Medicare Doctors Face Pay Cut—Again
Senate passes measure but "doc fix" must go to House
Ralston, an internist in Fayettesville, Tenn., with 2,000 patients—three out of four of them on Medicare—says that the economic impact of a 21 percent pay cut would be devastating. Many primary care practices now have overhead costs that can range up to 67 percent, he says, but the cut would apply to gross revenues. So, for example, a current Medicare payment of $1,000 minus $670 overhead results in $330 left for income. A 21 percent cut, however, would slice off an additional $210 from the gross, leaving $120 for income. “So the net reduction in the salary is 64 percent, not 21 percent,” Ralston says. “For any practice now teetering, just the threat of that happening might be enough to throw it over the edge.”
Continuing cuts also deter new medical graduates from entering primary care, contributing to a shortage of family doctors that is already critical.
The American Medical Association has consistently held out for repeal of the payment formula, rejecting an earlier proposal from Democratic leaders to postpone the cuts for five years. Other groups and many members of Congress have also called for a permanent fix.
“Congress would repeal the formula if they didn’t have to pay for it,” says John Rother, AARP’s director of policy. “But under budgetary rules it has to be offset, and nobody knows how to offset a cost that large without imposing a new tax or disrupting some other part of health care.”

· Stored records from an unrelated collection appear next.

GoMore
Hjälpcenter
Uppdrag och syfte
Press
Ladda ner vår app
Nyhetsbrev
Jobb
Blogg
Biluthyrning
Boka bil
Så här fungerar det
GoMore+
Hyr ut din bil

AMA president J. James Rohack, M.D., argues that repeated postponements have only worsened the cost of repeal. “In 2005, physicians faced a cut of about 3 percent and the cost of permanent reform was $49 billion,” he said last week. “This year, the cut has reached a staggering 21 percent and the cost of reform has more than quadrupled to $210 billion.”
Band-Aid, not a cure
Meanwhile, the Band-Aid approach “undermines confidence in Medicare on the part of both providers and patients,” says Rother. “The current payment formula is not doing what it was designed to do, so we should replace it with something else.”
The consensus of health policy experts is that Medicare’s current fee-for-service system—in which doctors are paid separately for each service they provide—should be replaced with a system that rewards quality of care and outcomes as a way to reduce the program’s spiraling costs. Some medical centers, and pilot programs in Medicare, have already demonstrated that this can work, and the new health care law takes steps in that direction. But to achieve it on a national scale, Rother adds, “is going to take a while.”
Patricia Barry is a senior editor at the AARP Bulletin.